Retype word for word the lines of the data below, from the first to the one bearing "in a blink](https://www.one-tab.com/page/QyyIbcdcQgCkNemuQsOzLw)", with that one included.

Data for the task
----
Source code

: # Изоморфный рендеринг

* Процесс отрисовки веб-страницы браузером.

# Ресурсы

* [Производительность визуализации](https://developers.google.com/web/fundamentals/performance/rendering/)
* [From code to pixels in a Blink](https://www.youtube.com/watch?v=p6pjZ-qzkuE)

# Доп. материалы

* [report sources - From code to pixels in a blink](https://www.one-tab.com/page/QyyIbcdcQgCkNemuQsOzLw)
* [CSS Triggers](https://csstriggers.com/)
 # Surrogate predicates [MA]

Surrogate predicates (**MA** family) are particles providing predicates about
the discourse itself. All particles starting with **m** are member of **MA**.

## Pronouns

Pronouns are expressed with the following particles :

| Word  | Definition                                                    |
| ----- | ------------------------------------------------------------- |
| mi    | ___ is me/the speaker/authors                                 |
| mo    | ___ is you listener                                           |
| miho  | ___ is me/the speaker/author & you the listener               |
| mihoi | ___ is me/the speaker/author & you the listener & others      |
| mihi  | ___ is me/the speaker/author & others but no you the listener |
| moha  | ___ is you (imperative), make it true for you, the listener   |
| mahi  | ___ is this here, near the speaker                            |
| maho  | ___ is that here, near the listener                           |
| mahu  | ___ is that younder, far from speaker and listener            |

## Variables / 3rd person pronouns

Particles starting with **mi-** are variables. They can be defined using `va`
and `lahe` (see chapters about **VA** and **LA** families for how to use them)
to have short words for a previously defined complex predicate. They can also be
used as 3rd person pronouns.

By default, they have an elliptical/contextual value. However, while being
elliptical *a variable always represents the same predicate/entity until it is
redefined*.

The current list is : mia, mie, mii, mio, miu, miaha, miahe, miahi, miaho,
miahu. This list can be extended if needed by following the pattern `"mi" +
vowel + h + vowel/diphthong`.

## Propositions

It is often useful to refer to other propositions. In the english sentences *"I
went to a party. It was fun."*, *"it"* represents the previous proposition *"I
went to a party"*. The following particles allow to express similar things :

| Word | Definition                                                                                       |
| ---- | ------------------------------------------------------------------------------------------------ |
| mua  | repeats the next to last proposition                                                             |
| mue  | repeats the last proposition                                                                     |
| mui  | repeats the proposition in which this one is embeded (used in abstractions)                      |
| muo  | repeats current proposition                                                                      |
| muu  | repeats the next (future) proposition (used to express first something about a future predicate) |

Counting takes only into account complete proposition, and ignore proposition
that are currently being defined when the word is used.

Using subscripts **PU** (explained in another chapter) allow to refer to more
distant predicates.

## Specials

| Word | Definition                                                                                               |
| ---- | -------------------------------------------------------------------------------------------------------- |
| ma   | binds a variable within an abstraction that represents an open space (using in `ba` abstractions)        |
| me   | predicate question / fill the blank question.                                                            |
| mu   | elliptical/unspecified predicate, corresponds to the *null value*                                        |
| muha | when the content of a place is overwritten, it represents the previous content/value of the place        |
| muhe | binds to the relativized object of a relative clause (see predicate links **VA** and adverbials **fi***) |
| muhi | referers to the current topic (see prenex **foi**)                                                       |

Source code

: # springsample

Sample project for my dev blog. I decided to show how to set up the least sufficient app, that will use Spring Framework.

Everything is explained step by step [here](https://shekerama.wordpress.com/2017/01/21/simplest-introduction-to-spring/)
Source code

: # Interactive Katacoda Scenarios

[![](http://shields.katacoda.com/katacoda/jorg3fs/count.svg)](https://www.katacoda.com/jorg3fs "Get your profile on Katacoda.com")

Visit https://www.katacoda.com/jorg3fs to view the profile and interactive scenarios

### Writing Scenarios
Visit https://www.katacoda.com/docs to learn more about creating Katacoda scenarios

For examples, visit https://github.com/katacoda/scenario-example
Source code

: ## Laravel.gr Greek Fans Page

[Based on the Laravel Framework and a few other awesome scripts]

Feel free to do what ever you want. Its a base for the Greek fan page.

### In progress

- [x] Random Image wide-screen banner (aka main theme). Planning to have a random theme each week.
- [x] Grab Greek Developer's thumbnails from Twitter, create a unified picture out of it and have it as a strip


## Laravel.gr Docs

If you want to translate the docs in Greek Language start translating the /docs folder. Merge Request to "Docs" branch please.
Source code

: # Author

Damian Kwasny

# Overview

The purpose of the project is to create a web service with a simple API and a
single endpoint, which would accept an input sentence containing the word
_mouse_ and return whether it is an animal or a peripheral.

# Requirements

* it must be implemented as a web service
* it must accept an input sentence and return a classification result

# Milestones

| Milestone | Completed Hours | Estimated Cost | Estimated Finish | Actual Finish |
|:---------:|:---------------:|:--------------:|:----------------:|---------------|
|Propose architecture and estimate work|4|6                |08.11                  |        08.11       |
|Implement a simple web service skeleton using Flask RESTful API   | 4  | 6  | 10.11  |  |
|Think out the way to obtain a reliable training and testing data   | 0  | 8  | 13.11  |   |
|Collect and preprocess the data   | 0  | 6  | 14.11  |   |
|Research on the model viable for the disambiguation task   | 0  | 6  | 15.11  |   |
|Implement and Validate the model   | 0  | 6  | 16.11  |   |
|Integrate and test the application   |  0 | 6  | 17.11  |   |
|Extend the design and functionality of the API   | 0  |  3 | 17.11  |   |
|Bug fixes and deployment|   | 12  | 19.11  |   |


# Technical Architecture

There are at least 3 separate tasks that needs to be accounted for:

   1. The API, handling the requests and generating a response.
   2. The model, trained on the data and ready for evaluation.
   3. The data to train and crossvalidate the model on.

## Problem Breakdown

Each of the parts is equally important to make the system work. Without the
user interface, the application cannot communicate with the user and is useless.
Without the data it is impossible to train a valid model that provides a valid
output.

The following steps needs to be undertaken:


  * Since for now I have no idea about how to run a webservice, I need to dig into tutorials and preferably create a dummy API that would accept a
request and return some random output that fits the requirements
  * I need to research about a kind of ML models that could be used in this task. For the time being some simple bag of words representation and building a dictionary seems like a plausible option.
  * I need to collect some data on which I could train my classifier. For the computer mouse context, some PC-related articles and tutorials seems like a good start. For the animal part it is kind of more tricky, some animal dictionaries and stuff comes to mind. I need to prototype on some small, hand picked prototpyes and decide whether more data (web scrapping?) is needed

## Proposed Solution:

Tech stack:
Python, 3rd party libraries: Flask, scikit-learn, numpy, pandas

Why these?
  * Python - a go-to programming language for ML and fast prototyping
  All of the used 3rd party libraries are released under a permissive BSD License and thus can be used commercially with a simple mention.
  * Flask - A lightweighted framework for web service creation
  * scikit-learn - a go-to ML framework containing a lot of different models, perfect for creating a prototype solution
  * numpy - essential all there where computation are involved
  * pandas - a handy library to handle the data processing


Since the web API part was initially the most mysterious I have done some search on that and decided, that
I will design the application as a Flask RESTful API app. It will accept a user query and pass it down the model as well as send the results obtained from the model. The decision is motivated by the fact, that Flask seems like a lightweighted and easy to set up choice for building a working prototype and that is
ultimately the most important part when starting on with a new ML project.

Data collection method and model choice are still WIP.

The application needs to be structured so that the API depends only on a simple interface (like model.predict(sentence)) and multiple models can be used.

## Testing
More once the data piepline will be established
----
Exercise answer
Source code

: # Изоморфный рендеринг

* Процесс отрисовки веб-страницы браузером.

# Ресурсы

* [Производительность визуализации](https://developers.google.com/web/fundamentals/performance/rendering/)
* [From code to pixels in a Blink](https://www.youtube.com/watch?v=p6pjZ-qzkuE)

# Доп. материалы

* [report sources - From code to pixels in a blink](https://www.one-tab.com/page/QyyIbcdcQgCkNemuQsOzLw)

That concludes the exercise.